Il existe certaines conditions assez strictes pour pouvoir bénéficier d’un prêt à taux zéro. La première est de ne pas avoir été propriétaire au cours des deux années précédentes. De manière générale, le bien acheté à l’aide du prêt doit devenir la résidence principale du ou des acheteurs dans l’année qui suit et il est impossible pour ce dernier, sauf cas spéciaux, de mettre le bien en location pendant six ans suite à l’obtention du prêt. Le montant du prêt est plafonné en fonction de zones géographiques et son obtention est soumise à des conditions de revenus.

Qu’en est-il de la fiscalité en ce qui concerne le prêt à taux zéro ?

Ce sont les revenus fiscaux de référence qui détermineront dans un premier temps si la personne est éligible à l’obtention d’un prêt à taux zéro octroyé par l’Etat et dans un second temps quel en sera le montant, celui-ci étant plafonné et strictement encadré par la loi. En effet, dans tous les cas, le prêt à taux zéro devra être complété par un autre prêt.

Les SCPI fiscales

Comment fonctionnent les SCPI fiscales ?

Les SCPI fiscales s’adressent tout particulièrement à ceux qui souhaitent trouver des stratégies efficaces et avantageuses pour réduire leurs impôts. Ces sociétés civiles de placement immobilier se déclinent en deux versions, les SCPI Pinel offrent des déductions fiscales qui se trouvent échelonnées en fonction de la durée du placement, quant aux SCPI Malraux, elles permettent la prise en compte de travaux de rénovation dans le cadre d’un déficit foncier.

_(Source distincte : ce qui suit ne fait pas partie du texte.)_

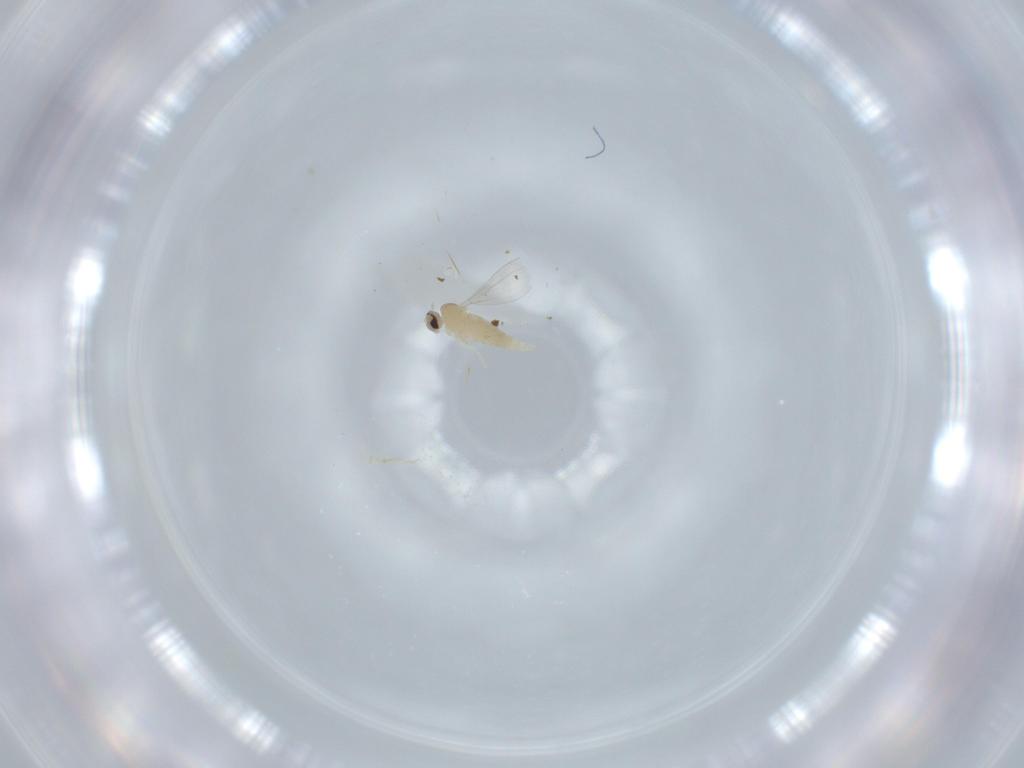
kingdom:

Qui est visé par les SCPI fiscales ?

Les SCPI s’adressent à tous les individus désireux d’acquérir des biens immobiliers et qui souhaitent effectuer un placement sur le long terme. En effet, les sommes seront bloquées plusieurs années, à l’instar de nombreux modes de fonctionnement de placements, avant que l’investisseur puisse en tirer concrètement profit.

De plus, plus l’investissement est long et plus les avantages fiscaux seront intéressant pour le contractant. Enfin, la SCPI permet aux futurs acheteurs d’être propriétaires de biens immobiliers sans connaître les inconvénients de la gestion de ces derniers.

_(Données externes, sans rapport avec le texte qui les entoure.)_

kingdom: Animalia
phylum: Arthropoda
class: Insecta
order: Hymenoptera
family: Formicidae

Quels sont les avantages fiscaux d’un investissement dans des SCPI ?

Les bénéfices d’investissements dans des SCPI se traduisent notamment dans la stabilité de ce système. En effet, investir dans des SCPI permet d’obtenir un rendement solide, régulier et progressif tout au long de la durée d’engagement. Si l’investisseur s’engage à bloquer ses parts pendant 9 ans, il bénéficiera d’une réduction d’impôt de 18 %. S’il choisit un investissement de 12 ans, cette réduction s’élèvera à 21 %.

La loi Pinel 2018

Le fonctionnement de la loi Pinel de 2018

L’objectif de la loi Pinel est de relancer les investissements des Français dans l’immobilier en leur offrant des avantages fiscaux sous certaines conditions. Si le logement répond aux dernières normes en vigueur et suivant le respect de certains plafonds imposés pas la loi notamment en ce qui concerne les loyers, tous les citoyens français effectuant un achat immobilier entre le 1er janvier 2016 et le 31 décembre 2021 d’un bien neuf ou en état futur d’achèvement peuvent bénéficier des avantages de la loi Pinel de défiscalisation.

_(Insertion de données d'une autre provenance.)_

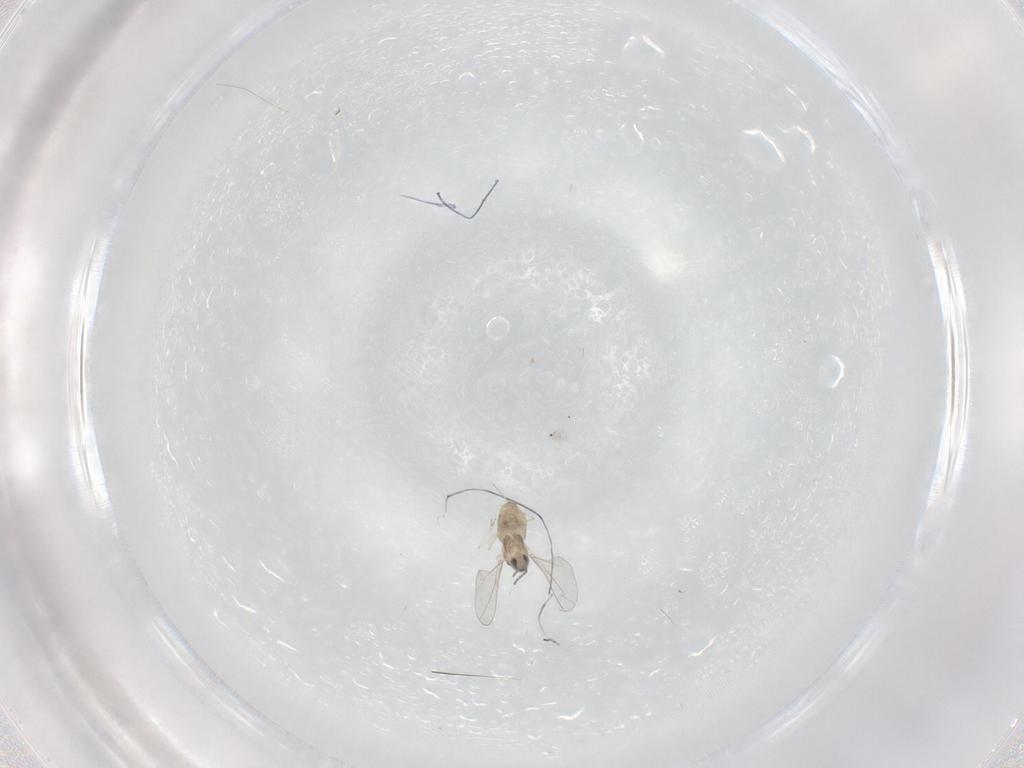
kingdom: Animalia
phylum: Arthropoda
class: Insecta
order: Diptera
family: Cecidomyiidae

Avantages de la loi Pinel pour les propriétaires

L’avantage de cette loi pour les futurs propriétaires est de leur faire bénéficier d’avantages fiscaux non négligeables. En effet, en contrepartie de l’investissement qu’ils effectuent dans le marché locatif, important et profitable pour l’économie notamment du fait qu’il s’agit d’une amélioration de l’offre locative à l’échelle nationale, ils obtiennent des réductions fiscales proportionnées à leur investissement en termes de durée d’engagement.

La fiscalité dans la loi Pinel

Le pourcentage d’avantages fiscaux obtenu par le propriétaire dépendra de la durée de son engagement qui peut être de 6, 9 ou 12 ans. Respectivement pour chacune de ces trois durées proposées dans le cadre de la loi Pinel de défiscalisation, ces déductions sont de 12 %, 18 % ou 21 %. La loi impose uniquement une limite de 300 000 euros de valeur du bien immobilier, ainsi, le propriétaire peut obtenir jusqu’à 63 000 euros d’avantages fiscaux sur 12 ans.